- **Trecho do texto**:
--------------------------------------------------
O direito ao nome — expressão da identidade e da dignidade da pessoa humana — não pode ser interpretado de forma rígida e dissociada da realidade afetiva das relações familiares. Com esse entendimento, a 3ª Turma do Superior Tribunal de Justiça autorizou a retirada do sobrenome paterno do registro civil de um homem e de seus filhos, permitindo a manutenção exclusiva da linhagem materna.
O colegiado reformou acórdão do Tribunal de Justiça de Goiás que, embora tivesse admitido a exclusão do sobrenome do pai registral, determinou a inclusão do sobrenome do pai biológico — providência não requerida pelas partes. Para o STJ, a imposição judicial de sobrenome sem vínculo afetivo viola direitos de personalidade e desconsidera a autonomia individual na construção da identidade.
Relatora do recurso, a ministra Nancy Andrighi destacou que a jurisprudência da Corte tem superado o caráter absoluto da imutabilidade do nome, admitindo sua modificação quando presente justo motivo. No caso, o abandono afetivo — evidenciado pela ausência de convivência com o pai biológico — foi considerado elemento suficiente para justificar a alteração, em consonância com o direito ao livre desenvolvimento da personalidade.
--------------------------------------------------
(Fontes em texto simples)
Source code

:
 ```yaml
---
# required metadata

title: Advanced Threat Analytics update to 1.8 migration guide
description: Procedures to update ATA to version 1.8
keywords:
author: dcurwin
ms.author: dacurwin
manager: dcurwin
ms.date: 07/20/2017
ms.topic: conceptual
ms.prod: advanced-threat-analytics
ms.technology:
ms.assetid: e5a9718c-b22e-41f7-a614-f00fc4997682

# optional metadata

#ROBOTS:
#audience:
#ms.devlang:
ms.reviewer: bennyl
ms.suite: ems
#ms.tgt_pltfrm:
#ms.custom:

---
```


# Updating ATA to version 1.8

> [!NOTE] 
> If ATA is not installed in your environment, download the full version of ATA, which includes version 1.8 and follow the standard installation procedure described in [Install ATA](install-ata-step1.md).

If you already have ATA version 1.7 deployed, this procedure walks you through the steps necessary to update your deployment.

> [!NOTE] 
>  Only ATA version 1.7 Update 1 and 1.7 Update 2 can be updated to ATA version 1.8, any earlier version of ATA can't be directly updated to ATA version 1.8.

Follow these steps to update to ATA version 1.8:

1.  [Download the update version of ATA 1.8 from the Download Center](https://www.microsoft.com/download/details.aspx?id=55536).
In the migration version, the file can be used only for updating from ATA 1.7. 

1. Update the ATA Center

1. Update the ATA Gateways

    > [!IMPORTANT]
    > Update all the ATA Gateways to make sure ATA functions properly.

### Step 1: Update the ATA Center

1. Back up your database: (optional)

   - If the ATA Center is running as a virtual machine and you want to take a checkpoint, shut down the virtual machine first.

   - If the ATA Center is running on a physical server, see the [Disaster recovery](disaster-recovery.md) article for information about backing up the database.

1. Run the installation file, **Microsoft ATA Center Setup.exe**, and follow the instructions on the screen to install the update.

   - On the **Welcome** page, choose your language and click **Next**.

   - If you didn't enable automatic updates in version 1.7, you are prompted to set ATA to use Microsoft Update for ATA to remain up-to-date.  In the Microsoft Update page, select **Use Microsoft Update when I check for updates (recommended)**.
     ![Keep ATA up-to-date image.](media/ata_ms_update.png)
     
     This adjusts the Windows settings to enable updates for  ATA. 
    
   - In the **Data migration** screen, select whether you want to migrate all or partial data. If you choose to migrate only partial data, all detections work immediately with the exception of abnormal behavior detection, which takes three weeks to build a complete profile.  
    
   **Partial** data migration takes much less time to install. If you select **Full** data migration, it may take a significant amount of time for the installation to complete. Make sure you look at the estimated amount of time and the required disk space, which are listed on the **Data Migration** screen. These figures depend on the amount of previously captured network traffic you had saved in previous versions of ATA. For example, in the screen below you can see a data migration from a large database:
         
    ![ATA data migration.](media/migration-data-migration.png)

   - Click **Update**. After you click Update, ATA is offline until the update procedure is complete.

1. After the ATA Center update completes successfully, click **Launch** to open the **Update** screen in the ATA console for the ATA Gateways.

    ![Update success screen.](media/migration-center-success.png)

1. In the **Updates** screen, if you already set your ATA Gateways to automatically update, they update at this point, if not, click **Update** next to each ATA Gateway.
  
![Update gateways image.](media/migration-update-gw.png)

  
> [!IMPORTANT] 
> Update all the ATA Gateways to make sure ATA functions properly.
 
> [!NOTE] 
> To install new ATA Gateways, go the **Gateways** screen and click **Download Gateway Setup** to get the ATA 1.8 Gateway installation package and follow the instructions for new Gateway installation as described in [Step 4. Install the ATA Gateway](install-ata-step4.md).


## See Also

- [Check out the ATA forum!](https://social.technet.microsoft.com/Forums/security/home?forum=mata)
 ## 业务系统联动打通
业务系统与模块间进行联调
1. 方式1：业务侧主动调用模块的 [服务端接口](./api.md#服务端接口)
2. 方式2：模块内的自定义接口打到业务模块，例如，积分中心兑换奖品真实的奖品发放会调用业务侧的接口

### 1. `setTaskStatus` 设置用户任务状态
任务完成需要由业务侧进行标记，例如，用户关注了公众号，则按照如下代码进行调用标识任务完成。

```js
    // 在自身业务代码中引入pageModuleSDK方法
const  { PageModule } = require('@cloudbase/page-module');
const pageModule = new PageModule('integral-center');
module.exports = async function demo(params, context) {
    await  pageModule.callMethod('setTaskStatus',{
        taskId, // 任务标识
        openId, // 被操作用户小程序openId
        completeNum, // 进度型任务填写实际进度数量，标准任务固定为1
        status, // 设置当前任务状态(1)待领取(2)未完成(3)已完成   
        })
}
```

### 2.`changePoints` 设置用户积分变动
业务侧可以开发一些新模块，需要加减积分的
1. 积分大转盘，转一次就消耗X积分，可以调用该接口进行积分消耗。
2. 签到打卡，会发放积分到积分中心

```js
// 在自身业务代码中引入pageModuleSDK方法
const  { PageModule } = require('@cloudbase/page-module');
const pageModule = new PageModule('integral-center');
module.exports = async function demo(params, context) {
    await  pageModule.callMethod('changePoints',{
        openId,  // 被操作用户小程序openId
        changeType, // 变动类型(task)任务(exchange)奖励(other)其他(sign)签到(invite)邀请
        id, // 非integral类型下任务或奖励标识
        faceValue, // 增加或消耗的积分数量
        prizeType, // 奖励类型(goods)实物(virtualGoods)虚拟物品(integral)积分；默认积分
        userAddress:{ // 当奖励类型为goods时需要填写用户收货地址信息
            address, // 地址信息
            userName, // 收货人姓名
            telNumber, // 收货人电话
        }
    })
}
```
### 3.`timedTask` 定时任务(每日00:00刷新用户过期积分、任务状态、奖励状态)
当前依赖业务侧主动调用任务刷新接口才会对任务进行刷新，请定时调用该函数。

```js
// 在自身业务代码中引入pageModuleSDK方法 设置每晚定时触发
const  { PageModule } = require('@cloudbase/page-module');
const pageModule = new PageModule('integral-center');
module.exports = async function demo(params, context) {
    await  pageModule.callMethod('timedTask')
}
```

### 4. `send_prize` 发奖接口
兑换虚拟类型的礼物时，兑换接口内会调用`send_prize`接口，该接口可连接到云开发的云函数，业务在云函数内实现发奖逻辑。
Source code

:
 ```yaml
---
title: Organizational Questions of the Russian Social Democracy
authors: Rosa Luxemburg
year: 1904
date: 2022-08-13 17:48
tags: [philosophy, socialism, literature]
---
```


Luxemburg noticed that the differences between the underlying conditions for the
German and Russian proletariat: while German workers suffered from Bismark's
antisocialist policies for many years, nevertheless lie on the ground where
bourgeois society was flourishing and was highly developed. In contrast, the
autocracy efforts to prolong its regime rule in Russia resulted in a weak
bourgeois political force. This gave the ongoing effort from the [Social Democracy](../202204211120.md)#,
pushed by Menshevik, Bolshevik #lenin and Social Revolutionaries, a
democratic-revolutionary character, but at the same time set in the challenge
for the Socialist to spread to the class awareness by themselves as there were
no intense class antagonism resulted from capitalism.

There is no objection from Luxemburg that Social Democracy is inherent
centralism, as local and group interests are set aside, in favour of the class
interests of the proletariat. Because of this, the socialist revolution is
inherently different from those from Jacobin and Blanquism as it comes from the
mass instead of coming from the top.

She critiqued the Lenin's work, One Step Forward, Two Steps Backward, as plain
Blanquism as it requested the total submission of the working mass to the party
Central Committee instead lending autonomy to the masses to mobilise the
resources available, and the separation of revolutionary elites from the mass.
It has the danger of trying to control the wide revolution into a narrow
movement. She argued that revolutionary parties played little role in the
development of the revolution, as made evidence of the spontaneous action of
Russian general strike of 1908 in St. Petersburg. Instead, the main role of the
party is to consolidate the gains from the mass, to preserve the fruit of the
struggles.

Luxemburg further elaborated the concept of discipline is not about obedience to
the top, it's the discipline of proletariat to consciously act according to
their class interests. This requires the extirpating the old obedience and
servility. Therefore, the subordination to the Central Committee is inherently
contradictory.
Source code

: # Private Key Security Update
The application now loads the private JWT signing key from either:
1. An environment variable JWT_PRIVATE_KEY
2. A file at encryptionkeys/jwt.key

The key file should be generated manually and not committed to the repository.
--------------------------------------------------
- **Atividade**:
Escreva o que vem a seguir no texto sobre a retirada do sobrenome paterno, começando logo depois da última frase. Não é preciso usar o material.

- **Resposta abaixo**:
A decisão também se apoiou na evolução legislativa promovida pela Lei de Registros Públicos, especialmente após a inclusão do inciso IV no artigo 57, que passou a permitir a exclusão de sobrenomes em razão de alterações nas relações de filiação. Segundo a relatora, essa possibilidade se estende aos descendentes, desde que não haja prejuízo a terceiros ou à segurança jurídica.
Ao final, a Turma concluiu que a pretensão dos autores — de que seus nomes reflitam a realidade familiar vivenciada — não é meramente subjetiva ou caprichosa, mas encontra respaldo jurídico e constitucional. A decisão reafirma a centralidade do afeto nas relações familiares e consolida a flexibilização do regime do nome civil no direito brasileiro.